*** Opening of Task input ***

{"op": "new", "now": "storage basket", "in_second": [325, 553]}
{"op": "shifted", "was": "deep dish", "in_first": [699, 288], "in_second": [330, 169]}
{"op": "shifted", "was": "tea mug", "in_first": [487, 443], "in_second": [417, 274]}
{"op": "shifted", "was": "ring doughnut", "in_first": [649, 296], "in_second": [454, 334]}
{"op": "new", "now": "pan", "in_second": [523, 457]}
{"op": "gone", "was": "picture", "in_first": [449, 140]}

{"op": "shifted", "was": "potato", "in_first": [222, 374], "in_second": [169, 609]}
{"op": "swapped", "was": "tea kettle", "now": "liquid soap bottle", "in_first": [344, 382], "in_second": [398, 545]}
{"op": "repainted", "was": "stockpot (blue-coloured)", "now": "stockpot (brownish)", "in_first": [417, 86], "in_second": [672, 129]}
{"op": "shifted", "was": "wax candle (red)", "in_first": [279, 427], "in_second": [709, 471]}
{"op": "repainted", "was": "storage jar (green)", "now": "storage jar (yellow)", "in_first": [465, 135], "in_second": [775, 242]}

*** Close of Task input ***

■ **What to work on**
Give the entries again exactly as they stand.

■ **Output for this exercise**
{"op": "new", "now": "storage basket", "in_second": [325, 553]}
{"op": "shifted", "was": "deep dish", "in_first": [699, 288], "in_second": [330, 169]}
{"op": "shifted", "was": "tea mug", "in_first": [487, 443], "in_second": [417, 274]}
{"op": "shifted", "was": "ring doughnut", "in_first": [649, 296], "in_second": [454, 334]}
{"op": "new", "now": "pan", "in_second": [523, 457]}
{"op": "gone", "was": "picture", "in_first": [449, 140]}

{"op": "shifted", "was": "potato", "in_first": [222, 374], "in_second": [169, 609]}
{"op": "swapped", "was": "tea kettle", "now": "liquid soap bottle", "in_first": [344, 382], "in_second": [398, 545]}
{"op": "repainted", "was": "stockpot (blue-coloured)", "now": "stockpot (brownish)", "in_first": [417, 86], "in_second": [672, 129]}
{"op": "shifted", "was": "wax candle (red)", "in_first": [279, 427], "in_second": [709, 471]}
{"op": "repainted", "was": "storage jar (green)", "now": "storage jar (yellow)", "in_first": [465, 135], "in_second": [775, 242]}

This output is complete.